▶ **Source information**
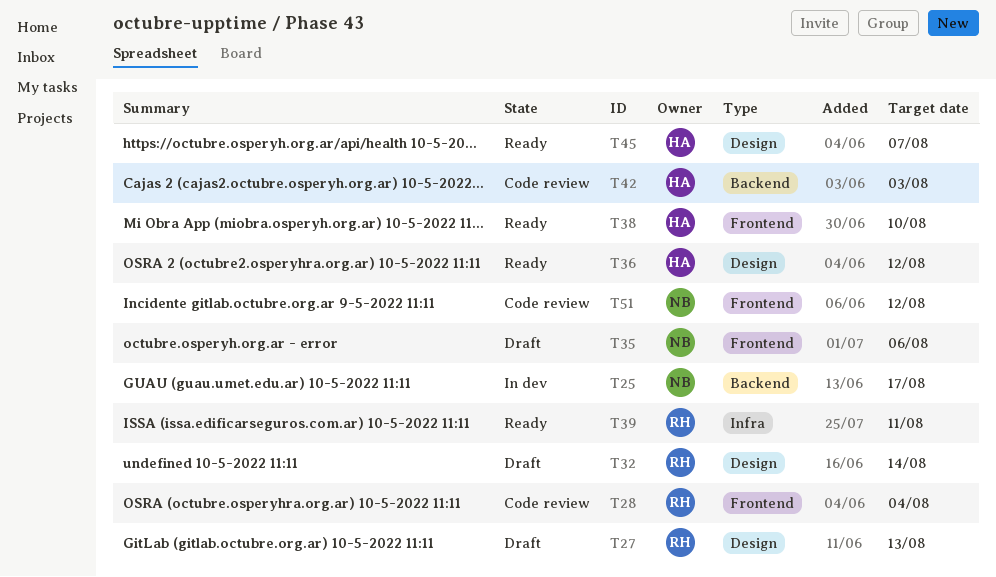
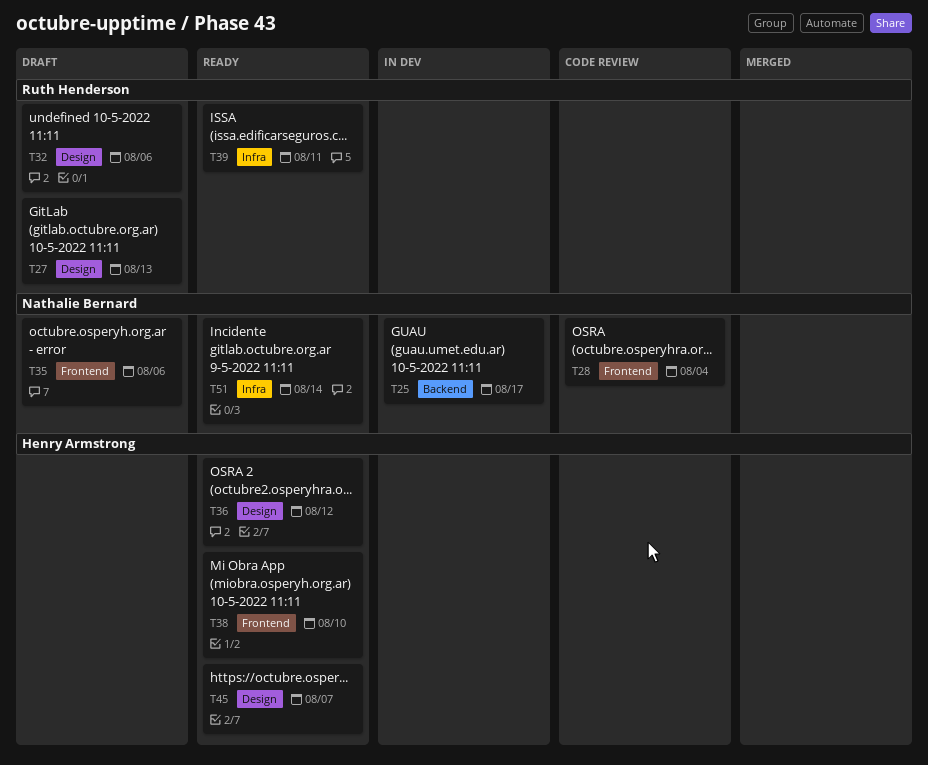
T28, owner: Ruth Henderson -> Nathalie Bernard
T32, due: Aug 14 -> Aug 6
T42: present -> none
T51, status: Code review -> Ready
T51, label: Frontend -> Infra
T51, due: Aug 12 -> Aug 14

▶ **What this task involves**
The entries above should be retyped exactly, minus any pictures.

▶ **Written solution**
T28, owner: Ruth Henderson -> Nathalie Bernard
T32, due: Aug 14 -> Aug 6
T42: present -> none
T51, status: Code review -> Ready
T51, label: Frontend -> Infra
T51, due: Aug 12 -> Aug 14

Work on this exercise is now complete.